Some manufacturers are mindful of their ingredients. Winterbotham Darby opted not to use titanium dioxide – an additive that would have further whitened the ‘chicken’ slices – in its chicken-style pieces. The ingredient is authorised at EU level but France has decided to ban it.
Danone, meanwhile, says it applies a “kitchen cupboard test” to ingredients. Debeche and her colleagues are working on a plant-based cheese – “a huge opportunity” – in a bid to improve the texture. This isn’t easy without casein – the protein that makes brie smooth and mozzarella melt. The investment in time and resources that goes into products that mimic meat is considerable but it there is another cost.
To match the taste, texture and appearance of animal products, manufacturers have used ingredients that sound unfamiliar to most consumers to fulfil a need or function, explains Verena Wiederkehr, head of food industry and retail at ProVeg International, an NGO based in Berlin. “Consumers might assume that some of [these] make the products less healthy.”
One focus is methyl cellulose, a common binding or thickening agent. “It’s the holy grail at the moment”, says Wiederkehr. “There’s nothing bad about it – it’s just an ingredient that sounds unfamiliar. Plus it’s not available in organic.” Potato protein is one option but that prohibitively expensive.
“Conventional meat labels don’t list all the inputs that went into the cow”

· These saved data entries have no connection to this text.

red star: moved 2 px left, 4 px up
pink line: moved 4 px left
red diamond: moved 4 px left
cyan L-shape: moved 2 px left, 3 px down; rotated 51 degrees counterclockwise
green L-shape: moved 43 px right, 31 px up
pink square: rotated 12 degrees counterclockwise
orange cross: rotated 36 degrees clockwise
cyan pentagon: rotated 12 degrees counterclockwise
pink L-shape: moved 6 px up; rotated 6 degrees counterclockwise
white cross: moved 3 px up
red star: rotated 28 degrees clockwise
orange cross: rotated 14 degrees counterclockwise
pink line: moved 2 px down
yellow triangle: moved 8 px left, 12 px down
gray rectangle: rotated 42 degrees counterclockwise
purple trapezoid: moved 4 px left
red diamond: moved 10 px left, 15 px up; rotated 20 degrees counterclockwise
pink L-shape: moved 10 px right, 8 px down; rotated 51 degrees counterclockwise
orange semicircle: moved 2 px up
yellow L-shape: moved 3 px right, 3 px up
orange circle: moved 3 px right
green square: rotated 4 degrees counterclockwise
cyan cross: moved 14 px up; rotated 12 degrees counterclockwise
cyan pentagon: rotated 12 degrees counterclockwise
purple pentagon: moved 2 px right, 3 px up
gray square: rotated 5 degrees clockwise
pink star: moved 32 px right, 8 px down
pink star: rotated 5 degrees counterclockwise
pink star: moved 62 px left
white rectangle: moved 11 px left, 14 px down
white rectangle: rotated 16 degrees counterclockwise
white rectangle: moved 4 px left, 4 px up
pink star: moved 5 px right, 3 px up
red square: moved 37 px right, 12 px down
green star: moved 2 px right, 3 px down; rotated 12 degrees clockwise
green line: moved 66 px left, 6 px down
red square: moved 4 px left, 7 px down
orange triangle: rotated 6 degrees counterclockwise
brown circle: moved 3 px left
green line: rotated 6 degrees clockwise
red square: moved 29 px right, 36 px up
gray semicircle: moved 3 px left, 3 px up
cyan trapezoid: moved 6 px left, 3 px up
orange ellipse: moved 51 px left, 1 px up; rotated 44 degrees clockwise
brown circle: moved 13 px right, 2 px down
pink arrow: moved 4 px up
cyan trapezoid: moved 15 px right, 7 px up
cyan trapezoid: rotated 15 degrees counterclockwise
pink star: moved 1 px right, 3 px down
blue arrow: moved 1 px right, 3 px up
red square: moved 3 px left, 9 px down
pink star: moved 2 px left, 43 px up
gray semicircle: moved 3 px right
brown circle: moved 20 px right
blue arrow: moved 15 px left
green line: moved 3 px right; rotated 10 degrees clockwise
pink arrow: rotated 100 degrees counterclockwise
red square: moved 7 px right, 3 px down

Long ingredients lists don’t mean products are unhealthy, but plant-based products have become an easy target, suggests Juliet Gellatley, founder of animal welfare campaign group Viva. “If you’re concerned about health credentials and processed foods, you should be scrutinising meat and dairy products.” Plant-based purveyors also point to the long list of chemicals and antibiotics used to rear livestock that are nowhere to be seen on labels. “Conventional meat labels don’t list all the inputs that went into the cow,” says Emma Ignaszewski, corporate engagement strategist at GFI.
There is a nagging doubt Lightlife’s move will feed this gut reaction – that food processing is all bad and long ingredients lists are unhealthy. It’s overly simplistic, but that will only help it gain traction. “This was a debate that needed to be had,” Greenleaf’s Curtin insists. Consumers shouldn’t be underestimated though. “They know that plant-based can mean anything from an organic backyard tomato to highly-processed foods,” says Hartman’s Abbott. There is general consensus, she adds, that the more meat-like a product is, the more processing it’s been through.
And, as well as removing ingredients, manufacturers are investing time and money to retain the nutrient content of the ones that are left. Indeed, criticism of plant-based foods doesn’t stop at calories or salt content: processing can lead to the loss of some nutrients and phytochemicals naturally present in plant foods.
At Danone, crop selection and production are critical, insists Debeche, while work is ongoing to ensure extraction of any ingredients “keeps the natural goodness”. What does she think about the additional scrutiny and the notion plant-based foods are overly processed? “When people cook at home they are processing their food,” she says, “and what we do on an industrial level is exactly the same. This whole question of ‘processed’ needs to be clarified for consumers.”
Whether Lightlife picked a fair fight or not, deeper probing of plant-based products is underway. As Deloitte’s Ó Dochartaigh suggests, packaged food companies are used to it. “Health and nutrition claims are as old as the industry,” he explains, “and debates about them are just as old.”